## Kutipan Dokumen

Hari Minggu tepatnya tanggal 28 April yang lalu saya kembali
mengikuti acara jalan kaki dari klub jalan kaki Manic Street Walker. Acara ini meninggalkan banyak sekali kesan
buat saya, kesan sebelum, sesudah, dan pada saat acara berlangsung. Bagi saya
pribadi saya sangat ingin mengikuti acara ini karena saya lama tidak
mengunjungi wilayah Kenjeran. Yang kedua alasannya adalah saya ingin makan
lontong kupang (gara-gara lontong kupang saya terkapar hampir seminggu, cerita
lengkapnya bisa Anda baca di sini).
Tinta sang koordinator acara menginfokan acara dilangsungkan di Pura Segara yang awalnya dan seingat saya disebutnya sebagai pura agung. Dia menyebutkan lokasinya di Jl. Memet. Mengingat saya belum pernah tahu lokasi sebelumnya dan bahkan baru kali itu saya mendengar ada jalan di Surabaya yang namanya Jalan Memet, maka saya memutuskan akan naik taxi saja.
Pura Segara di Jalan Memet |
Jadilah hari Minggu pagi saya diwarnai dengan jalan-jalan menggunakan 2 angkutan umum yang berbeda kelas. Naik angkot dulu sampai JMP dan dilanjut dengan taxi. Saya pikir dari JMP Jalan Memet yang dituju dari jalan utama, Jalan Kenjeran , cukup dekat. Ternyata saya salah. Sekitar 35ribu rupiah ongkos taxi yang saya keluarkan.

## Baris Data
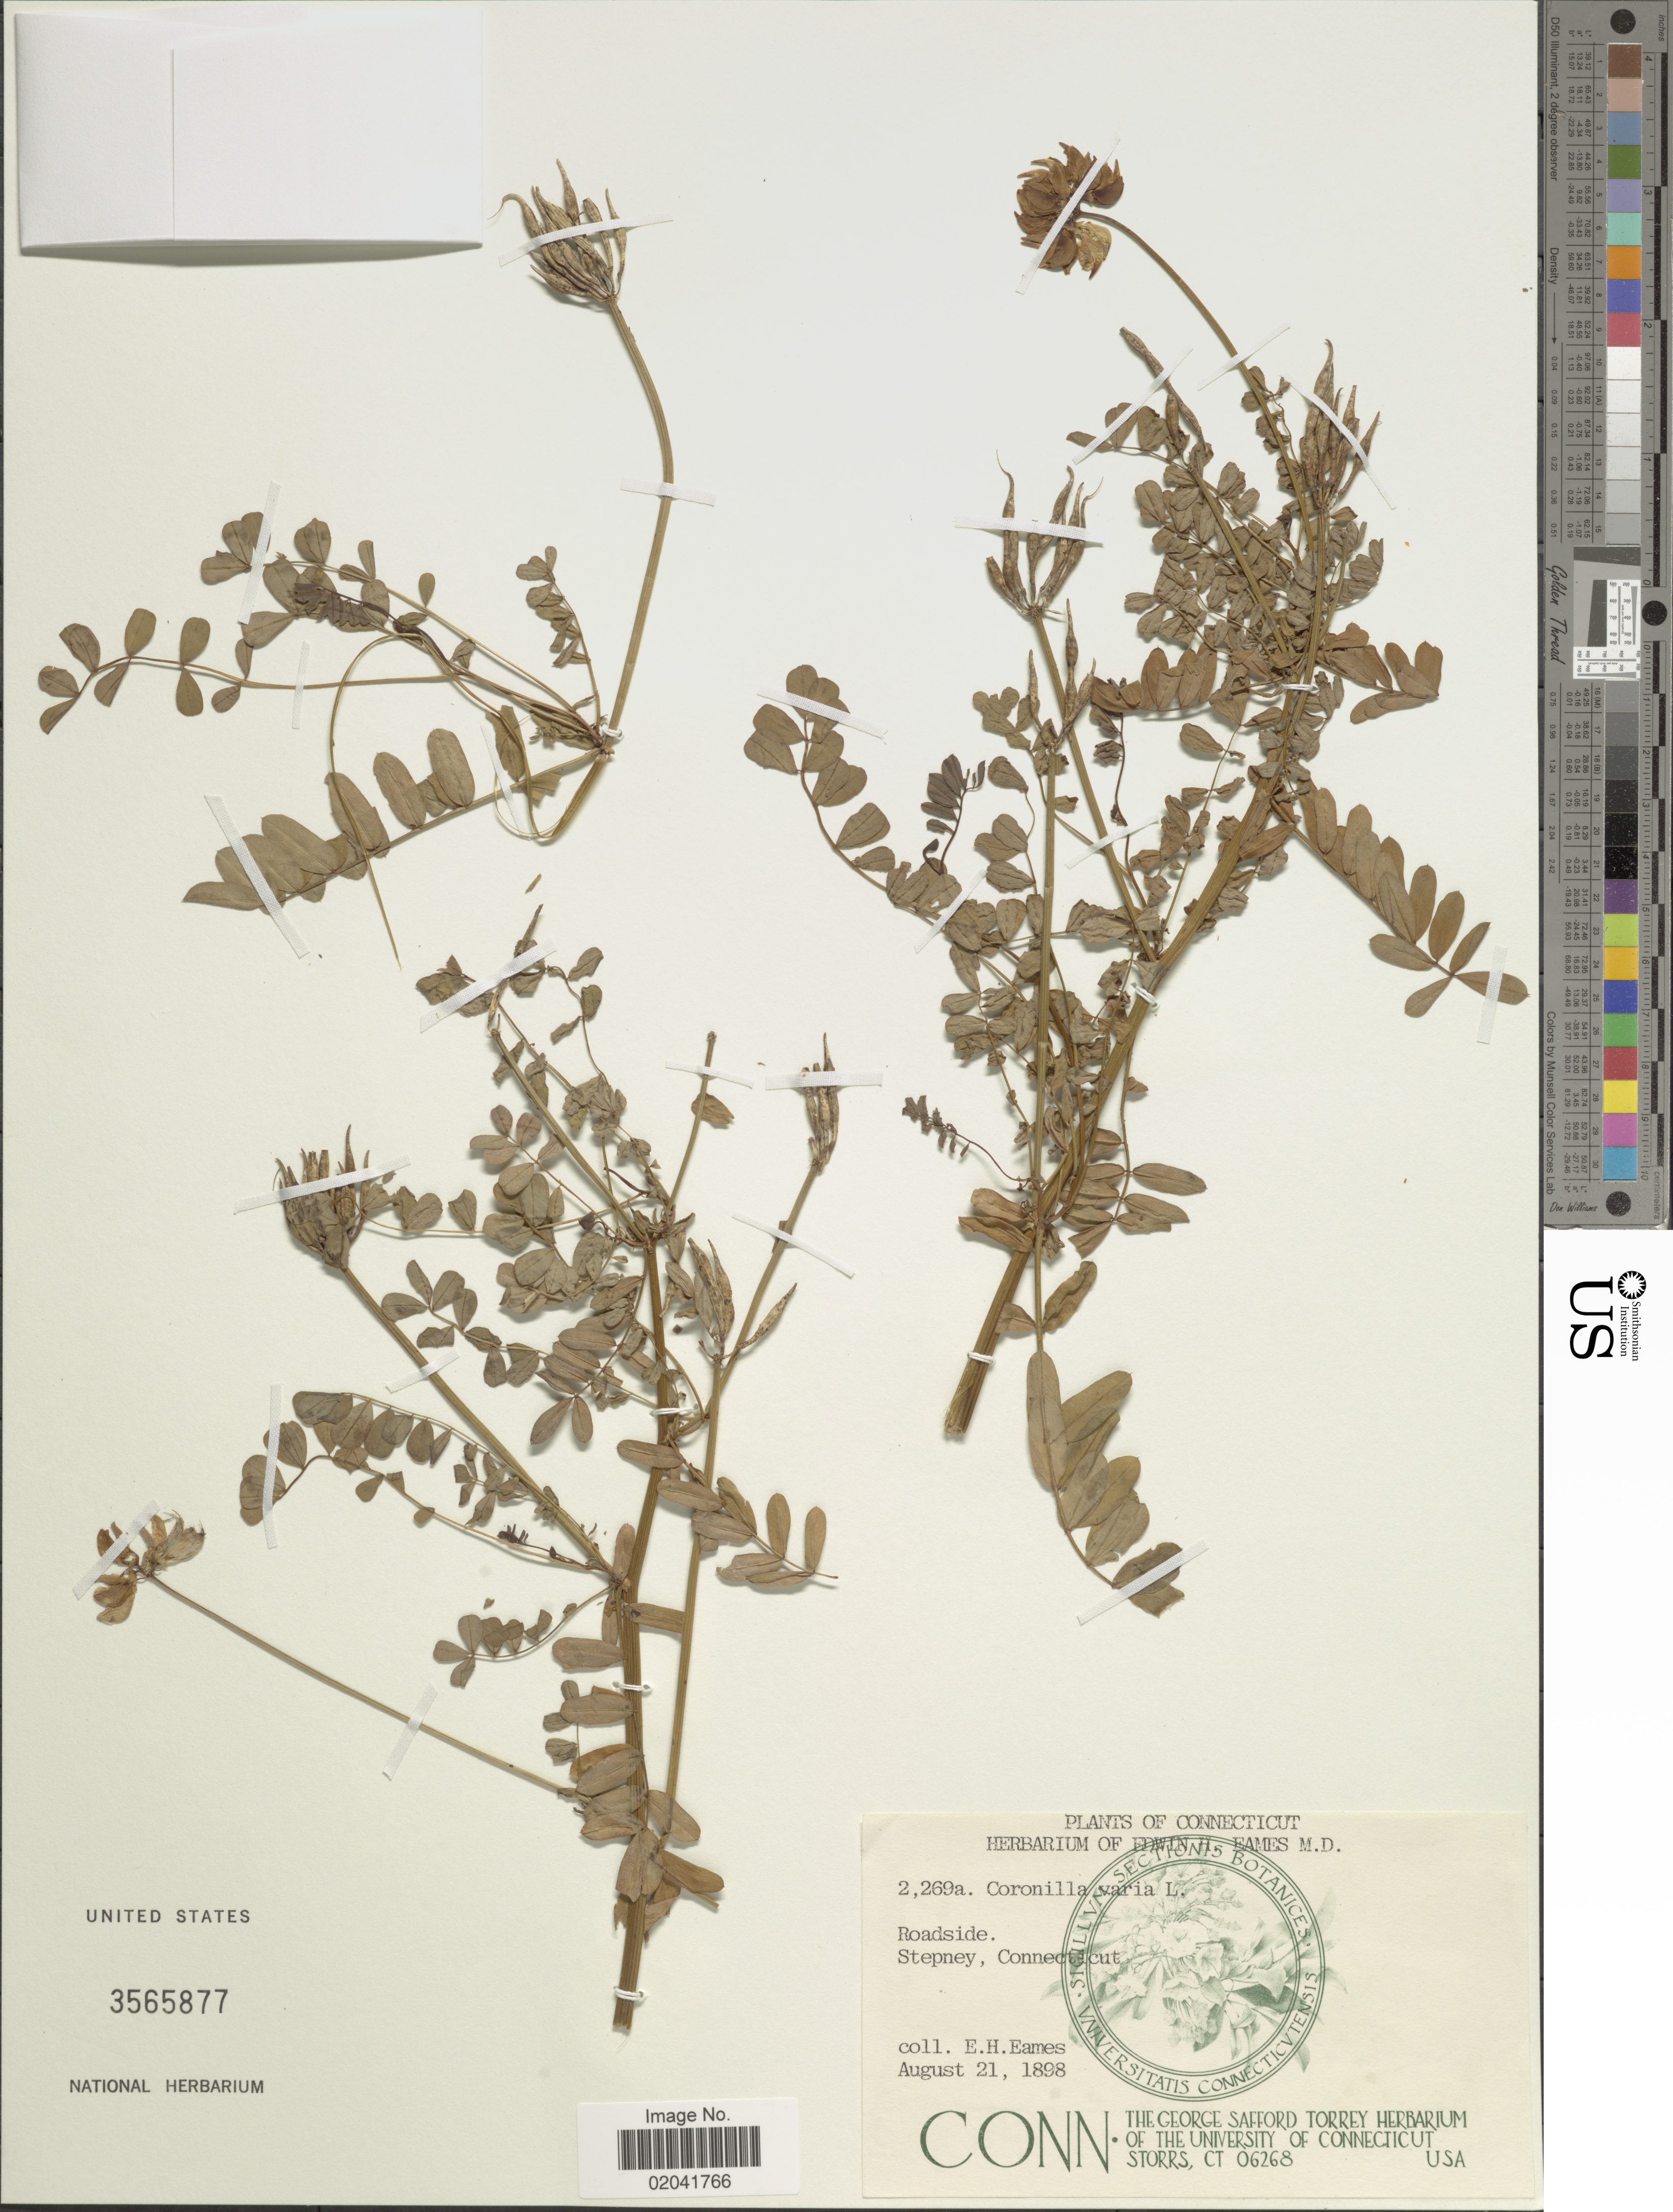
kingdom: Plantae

## Petunjuk 1
Jawab pertanyaan berikut berdasarkan tulisan tentang acara jalan kaki di Kenjeran.
(a) Pada tanggal berapa acara jalan kaki itu diadakan?
(b) Di mana acara itu dilangsungkan menurut koordinator acara?
(c) Berapa kira-kira ongkos taxi yang dikeluarkan penulis?
## Petunjuk 2
Ganti "koordinator" dengan "penyelenggara" pada bagian tulisan tentang acara jalan kaki di Kenjeran yang dimulai dari "Tinta sang koordinator" dan berlanjut sampai "naik taxi saja.". Tuliskan bagian itu dengan penggantian tersebut.
## Petunjuk 3
Lanjutkan tulisan tentang acara jalan kaki di Kenjeran, mulai setelah kalimat terakhirnya.

## Jawaban yang Diharapkan 1
(a) Acara itu diadakan pada hari Minggu, 28 April.
(b) Acara itu dilangsungkan di Pura Segara di Jl. Memet.
(c) Ongkos taxi yang dikeluarkan penulis sekitar 35 ribu rupiah.

## Jawaban yang Diharapkan 2
Tinta sang penyelenggara acara menginfokan acara dilangsungkan di Pura Segara yang awalnya dan seingat saya disebutnya sebagai pura agung. Dia menyebutkan lokasinya di Jl. Memet. Mengingat saya belum pernah tahu lokasi sebelumnya dan bahkan baru kali itu saya mendengar ada jalan di Surabaya yang namanya Jalan Memet, maka saya memutuskan akan naik taxi saja.

## Jawaban yang Diharapkan 3
Briefing sebelum jalan-jalan dimulai |
Aula besar tempat beberapa anak sedang berlatih gamelan Bali |
Peraturan di Pura Agung |
Tempat mengambil air untuk membersihkan diri sebelum masuk pura |
Memulai perjalanan |
Rombongan MSW (Manic Street Walker) terus berjalan melewati Jalan Pantai Ria Kenjeran. Beberapa warung mulai buka dan teman-teman menyerbu gorengan berupa pisang goreng dan cemilan lain yang baru saja matang diangkat dari wajan. Toko-toko yang menjual barang kerajinan dari kerang juga sudah mulai dibuka. Di wilayah itu slogan utamanya adalah sentra kerajinan kerang. Tentunya ada beberapa toko yang menjajakan hasil kerajinan kerang, ada pigora foto, patung-patung kecil yang dibuat dari susunan kerang dan kerajinan lainnya.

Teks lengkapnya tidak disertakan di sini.